Please rewrite the paragraph of the physics solutions below that begins "(C) The thermal stress" as a short list that keeps its main facts.

start Text passage

IIT JEE 1989 Physics Question Paper with Answer and Solution

(B) The centripetal force required for the circular motion of the planet is provided by the gravitational force of attraction.
The gravitational force is given as $F_g \propto R^{-5/2}$.
The centripetal force is given by $F_c = m \omega^2 R = m \left( \frac{2\pi}{T} \right)^2 R = \frac{4\pi^2 m R}{T^2}$.
Equating the two forces: $\frac{m R}{T^2} \propto R^{-5/2}$.
Rearranging for $T^2$: $\frac{1}{T^2} \propto \frac{R^{-5/2}}{R} = R^{-7/2}$.
Therefore,$T^2 \propto R^{7/2}$.

(C) The thermal stress $\sigma$ developed in a rod fixed between two rigid walls when heated by a temperature change $\Delta \theta$ is given by the formula:
$\sigma = Y \alpha \Delta \theta$
where $Y$ is the Young's modulus and $\alpha$ is the coefficient of linear expansion.
Given that the thermal stresses are equal $(\sigma_1 = \sigma_2)$ and the increase in temperature $\Delta \theta$ is the same for both rods,we have:
$Y_1 \alpha_1 \Delta \theta = Y_2 \alpha_2 \Delta \theta$
$Y_1 \alpha_1 = Y_2 \alpha_2$
Rearranging the terms to find the ratio $Y_1 : Y_2$:
$\frac{Y_1}{Y_2} = \frac{\alpha_2}{\alpha_1}$
Given $\alpha_1 : \alpha_2 = 2 : 3$,we have $\frac{\alpha_1}{\alpha_2} = \frac{2}{3}$,which implies $\frac{\alpha_2}{\alpha_1} = \frac{3}{2}$.
Therefore,$\frac{Y_1}{Y_2} = \frac{3}{2}$ or $Y_1 : Y_2 = 3 : 2$.

(D) The total mechanical energy of the oscillator is given as $E = 160 \, J$.
For a linear harmonic oscillator,the energy associated with the harmonic oscillation (the kinetic energy part) is given by $E_{osc} = \frac{1}{2} k A^2$.
Substituting the given values: $E_{osc} = \frac{1}{2} \times (2 \times 10^6) \times (0.01)^2 = 10^6 \times 10^{-4} = 100 \, J$.

end Text passage
start Data shown

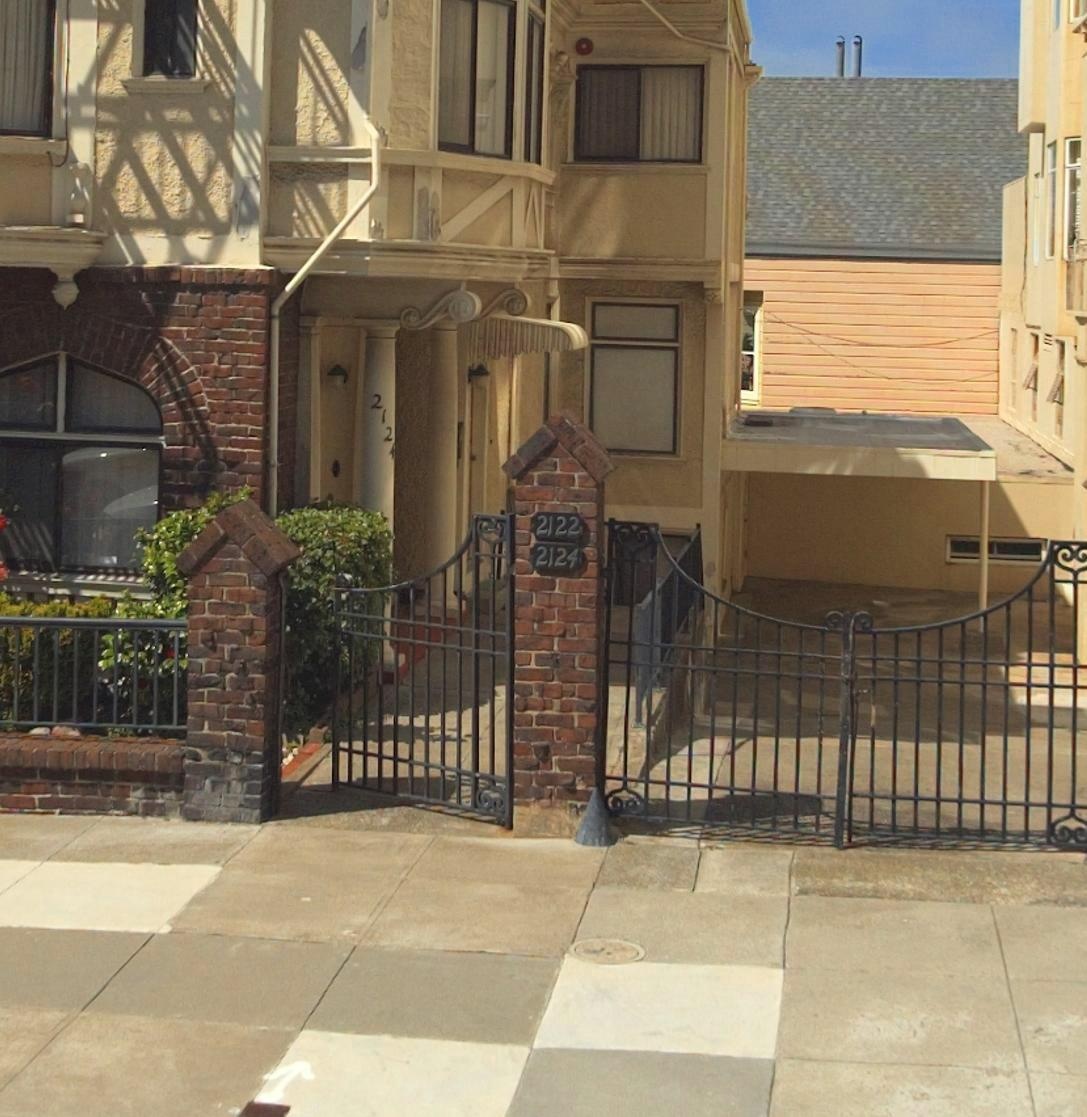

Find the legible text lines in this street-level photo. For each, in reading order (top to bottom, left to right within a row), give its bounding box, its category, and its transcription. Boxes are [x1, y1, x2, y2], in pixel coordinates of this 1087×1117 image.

[370, 393, 396, 468] StreetNumber: 2124
[535, 514, 581, 537] StreetNumber: 2122
[535, 545, 579, 568] StreetNumber: 2124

end Data shown

Output below:
- Thermal stress in a rod fixed between two rigid walls and heated by $\Delta \theta$: $\sigma = Y \alpha \Delta \theta$, where $Y$ is Young's modulus and $\alpha$ is the coefficient of linear expansion.
- With equal stresses and the same temperature rise for both rods, $Y_1 \alpha_1 = Y_2 \alpha_2$, so $\frac{Y_1}{Y_2} = \frac{\alpha_2}{\alpha_1}$.
- Since $\alpha_1 : \alpha_2 = 2 : 3$, it follows that $Y_1 : Y_2 = 3 : 2$.